Patrick
Mercier (Challenger House)
"Le
rôle de challenger n'a pas que des inconvénients"
L'entreprise challenger dispose
d'un avantage clef face au leader : une plus grande marge de manoeuvre.
De quoi développer le culte de l'innovation ou de la provocation.
(26 juin 2003)
Patrick Mercier, le président de l'agence de communication Challenger
House, intégrée au groupe Leo Burnett et spécialisée
dans la communication des marques challengers, est l'auteur de "Do
More with Less" (Editions acques Marie Laffont). Au travers
d'exemples précis, cet ouvrage livre les différentes stratégies
qui s'offrent à la marque challenger qui souhaite s'attaquer au
leader. Les leviers sont multiples
mais parfois risqués. Explications.
Avant
de s'attaquer au leader, quelle réflexion doit mener la marque challenger ?
Patrick Mercier.
Il faut d'abord faire un état des lieux du marché et surtout détecter
les faiblesses du leader. A ce titre, le meilleur moyen reste de comprendre
le mécontentement client que véhicule le leader. Pour cela,
il suffit de monter des réunions de groupes, des focus groups, avec
des clients. C'est une méthode très rapide et très efficace
: en moins de 48 heures, l'entreprise challenger aura cerné les principaux
points faibles du leader.
En s'appuyant sur cet état des lieux,
quelle stratégie doit alors mettre en uvre le challenger ?
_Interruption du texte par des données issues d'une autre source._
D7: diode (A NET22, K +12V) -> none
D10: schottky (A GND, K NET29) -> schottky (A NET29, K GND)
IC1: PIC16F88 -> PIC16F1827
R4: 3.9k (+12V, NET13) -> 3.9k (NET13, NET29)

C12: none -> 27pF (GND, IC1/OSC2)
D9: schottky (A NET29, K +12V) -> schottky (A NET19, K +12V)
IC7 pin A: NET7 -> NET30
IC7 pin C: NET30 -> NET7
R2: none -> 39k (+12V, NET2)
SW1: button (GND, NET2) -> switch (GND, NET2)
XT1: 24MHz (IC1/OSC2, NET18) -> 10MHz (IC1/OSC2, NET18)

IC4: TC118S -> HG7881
C'est le choix le plus important du plan de bataille. Selon son
secteur et son image de marque, le challenger a tout intérêt à s'appuyer
sur des démarches différentes. L'entreprise peut, par exemple,
partir dans une logique frontale face au leader en cherchant à diviser
le marché. C'est la stratégie choisie par Tele2 face à France Télécom
sur la téléphonie fixe avec une guerre tarifaire. Mais c'est une
piste de travail parmi d'autres. Le challenger peut tout aussi bien
limiter son attaque à une niche grâce à des services innovants,
en espérant par la suite rayonner à partir de ce nouveau point de
chute. Il peut aussi cultiver son côté poil à gratter, en se présentant
comme une solution alternative. C'est la stratégie utilisée par
le groupe Virgin.
Comment déterminer la stratégie
de conquête la mieux adaptée ?
La stratégie la mieux adaptée est celle qui est la plus cohérente
avec les valeurs de l'entreprise et avec la réalité commerciale.
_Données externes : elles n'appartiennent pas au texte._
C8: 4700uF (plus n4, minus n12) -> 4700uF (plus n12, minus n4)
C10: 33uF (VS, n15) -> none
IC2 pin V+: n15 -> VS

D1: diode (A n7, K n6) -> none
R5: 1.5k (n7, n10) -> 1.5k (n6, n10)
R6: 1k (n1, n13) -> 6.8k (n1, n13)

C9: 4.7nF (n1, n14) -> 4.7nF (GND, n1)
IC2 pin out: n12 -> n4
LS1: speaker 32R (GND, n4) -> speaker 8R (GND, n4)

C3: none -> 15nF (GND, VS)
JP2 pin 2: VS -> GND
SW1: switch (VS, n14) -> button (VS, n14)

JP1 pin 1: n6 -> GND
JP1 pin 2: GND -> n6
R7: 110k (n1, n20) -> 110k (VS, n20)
Il a quelques années, Air Liberté avait lancé une campagne TV qui
visait directement Air France. Le spot démontrait par l'absurde
que la qualité de service sur les avions de la compagnie nationale
n'avait rien de remarquable, donc que l'écart de prix n'était pas
justifié. Le problème est que Air Liberté ne faisait pas mieux sur
ses vols. Et le message a fini par se retourner contre eux.
Quels sont les challengers qui vous
impressionnent le plus ?
Pour la longévité de son action, c'est clairement Pepsi face à Coca-Cola.
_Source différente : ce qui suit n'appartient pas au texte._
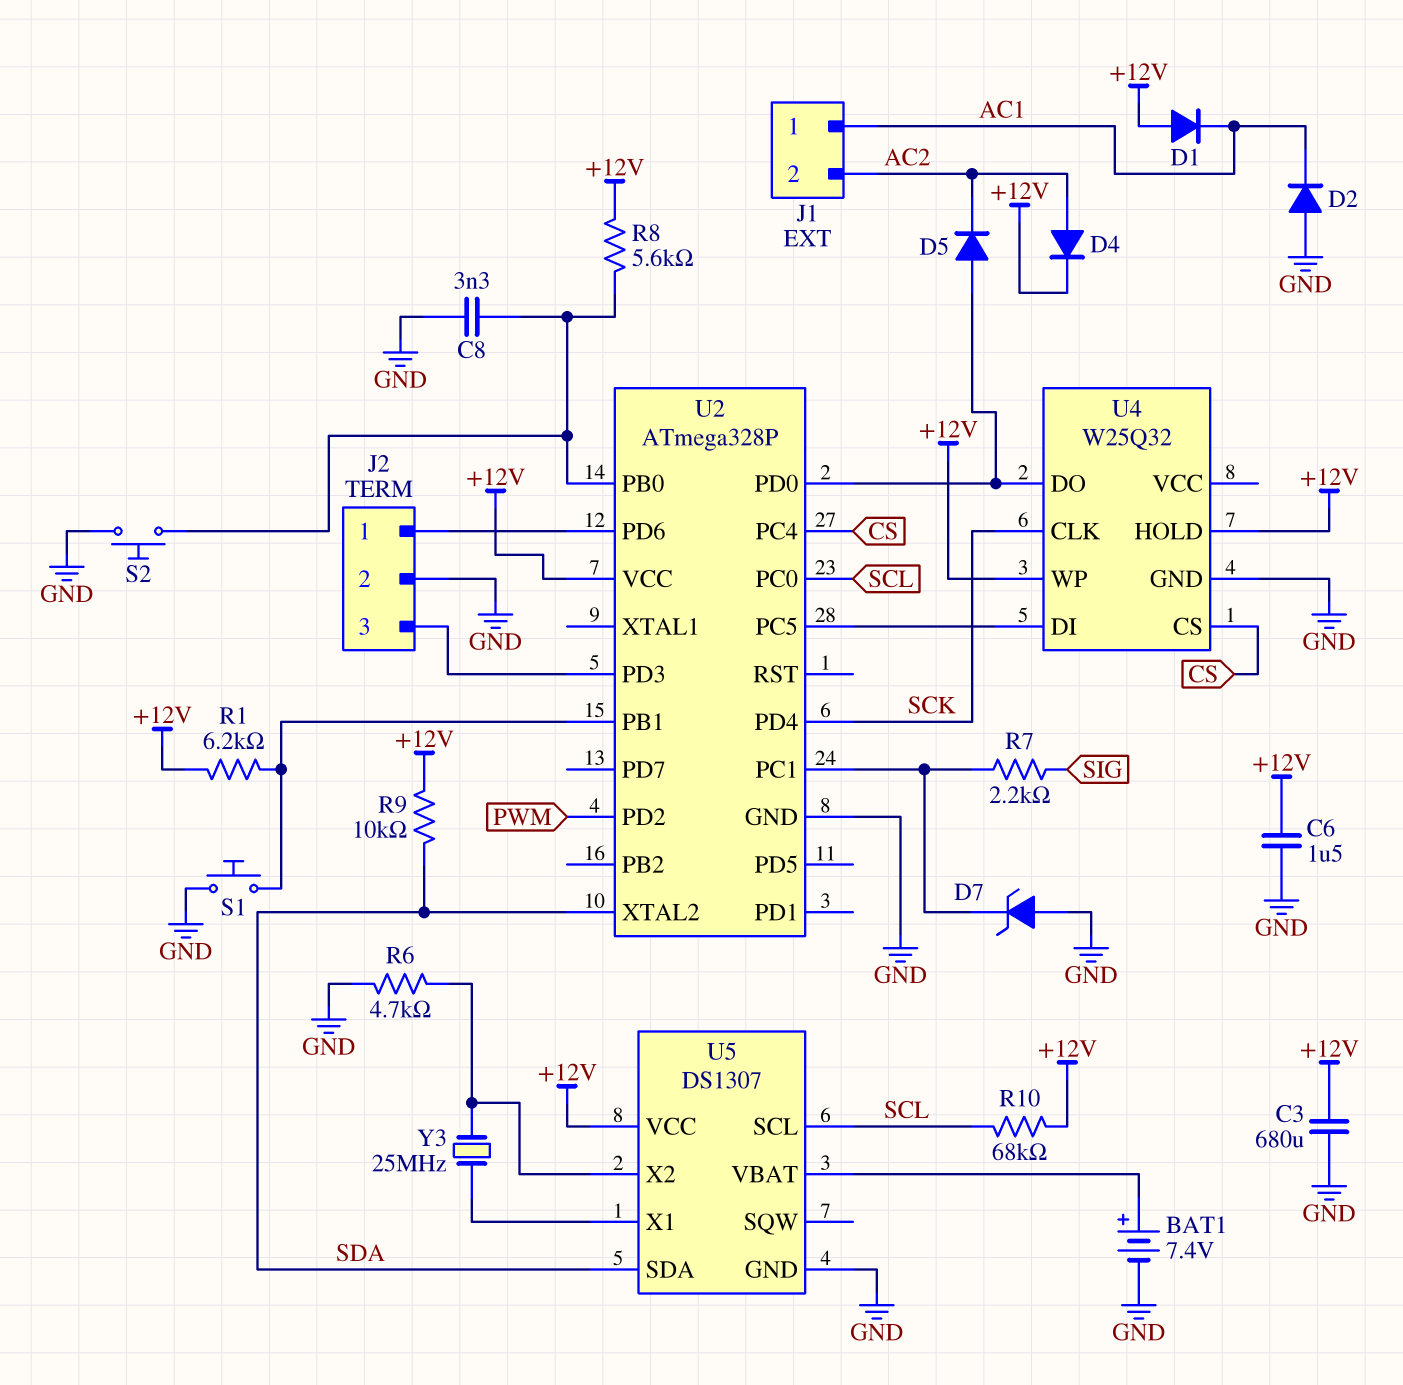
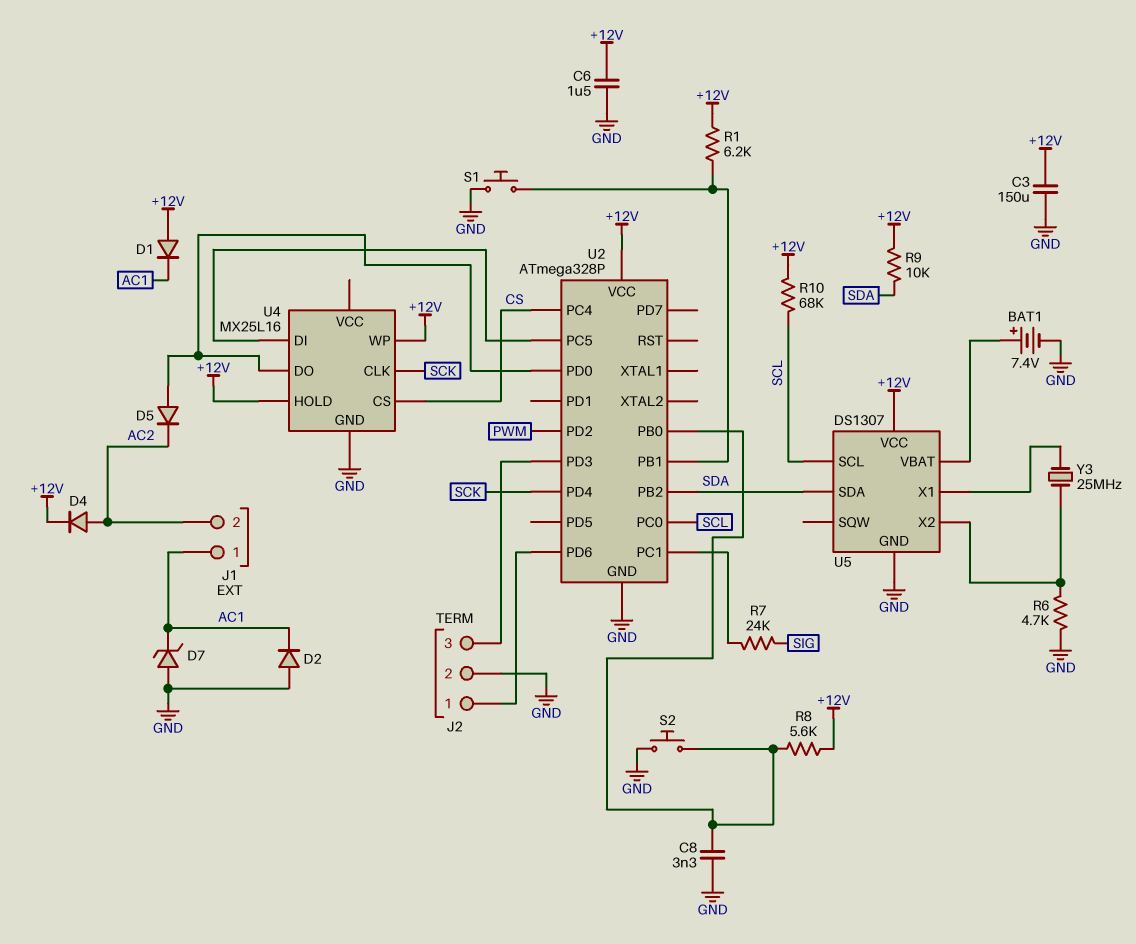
C3: 680uF (+12V, GND) -> 150uF (+12V, GND)
D7: zener (A GND, K U2/PC1) -> zener (A GND, K AC1)
R7: 2.2k (SIG, U2/PC1) -> 24k (SIG, U2/PC1)
U2 pin PB2: none -> SDA
U2 pin XTAL2: SDA -> none
U4: W25Q32 -> MX25L16

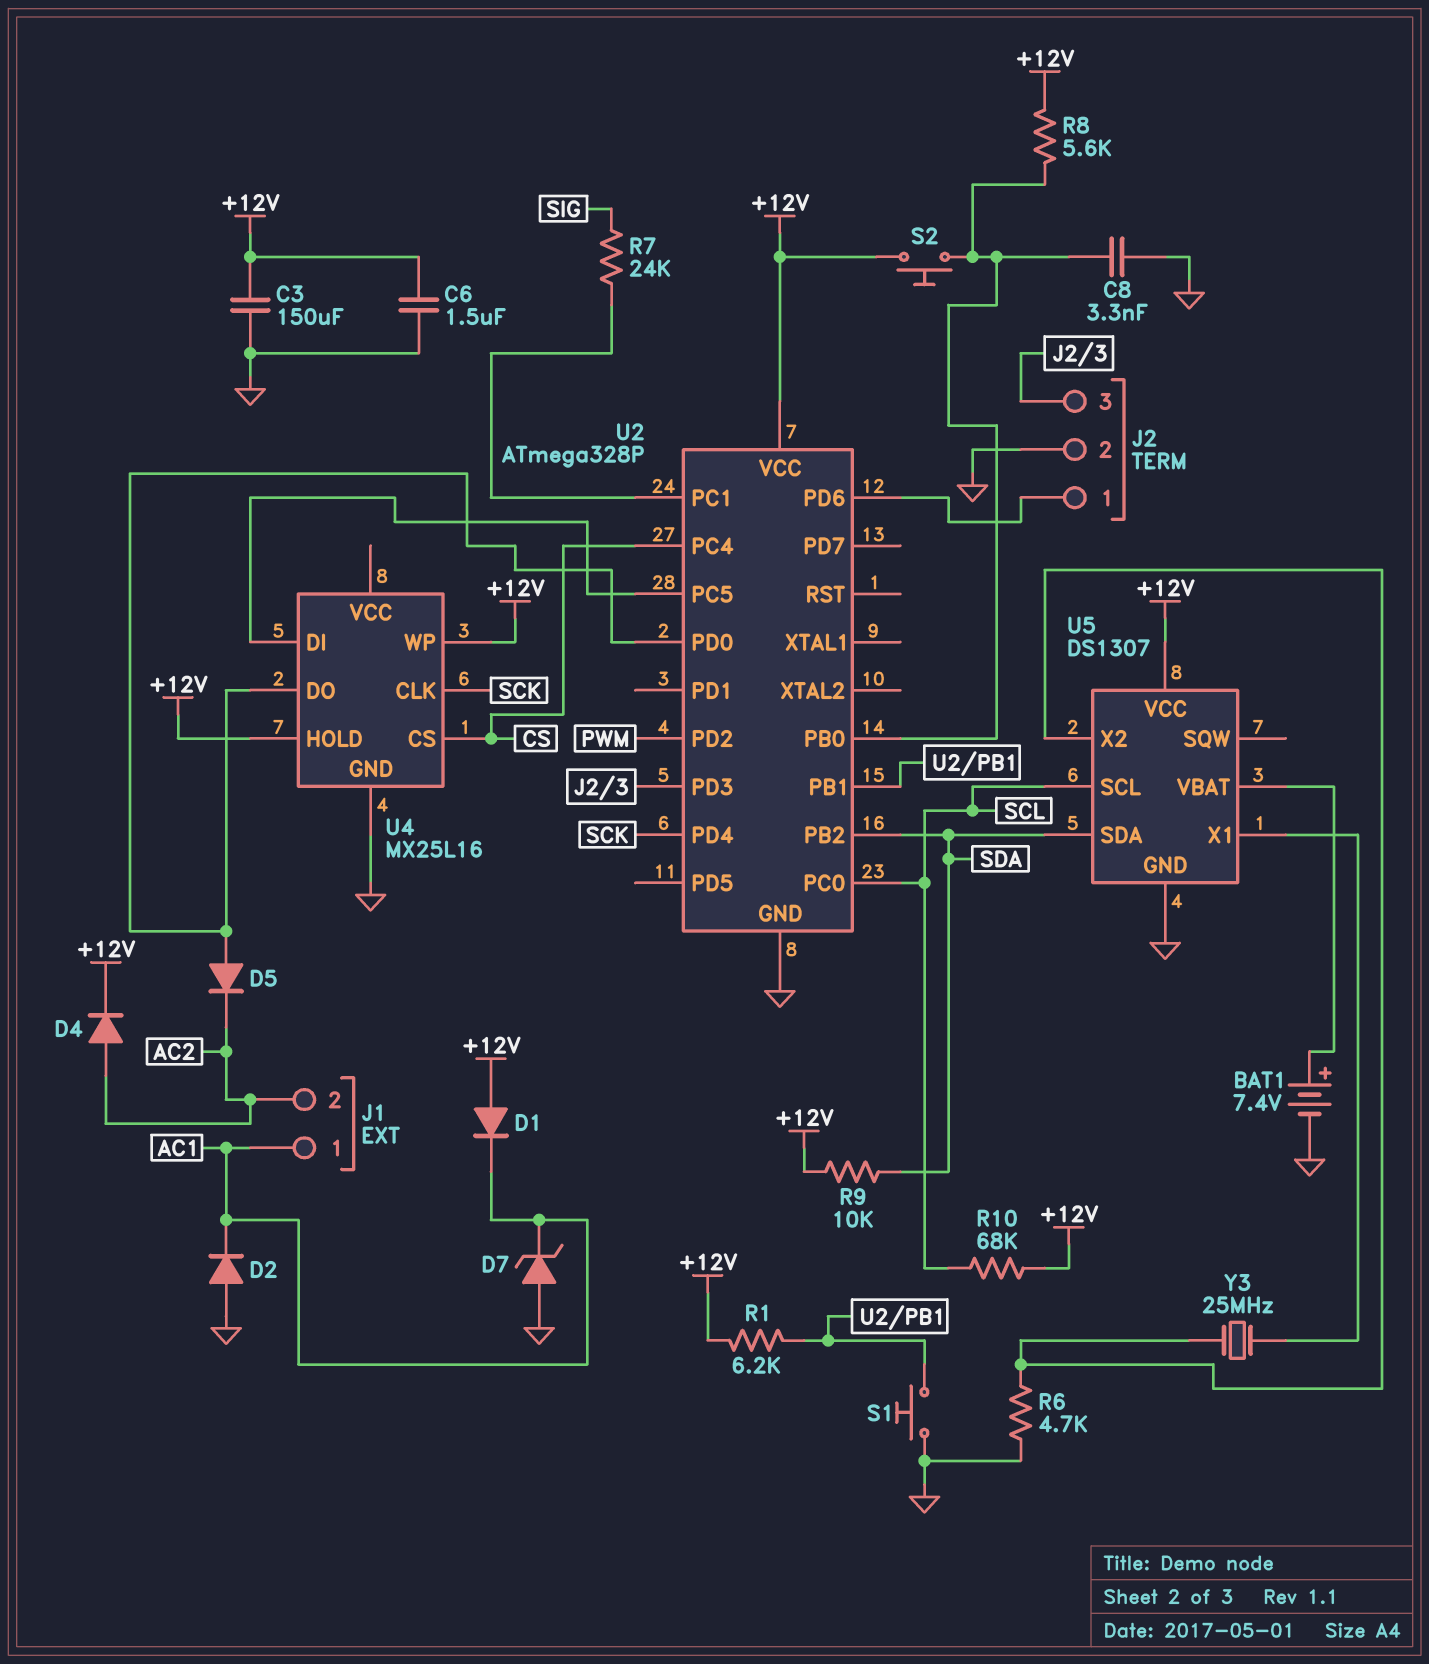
S2: button (GND, U2/PB0) -> button (+12V, U2/PB0)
Pour l'exemplarité de la stratégie, c'est la compagnie américaine
Southwest Airlines. Il y a vingt ans de cela, ils ont tout compris
à la stratégie du challenger en multipliant les innovations commerciales.
Ce sont eux par exemple qui ont inventé les tarifs low-cost ou le
concept de la navette.
Au final, est-ce plus confortable d'être
en position de challenger ou de leader sur un marché ?
C'est l'éternelle question. Etre leader procure certains avantages,
notamment financiers, et permet de peser de tout son poids sur les
différents mécanismes de régulation du marché sur lequel vous êtes
implanté. En revanche, sur le plan commercial, vous êtes davantage
sur la défensive. Le challenger bénéficie d'autres
avantages, notamment le fait d'être en position d'attaque.
Et c'est une posture très favorable à la culture de l'innovation.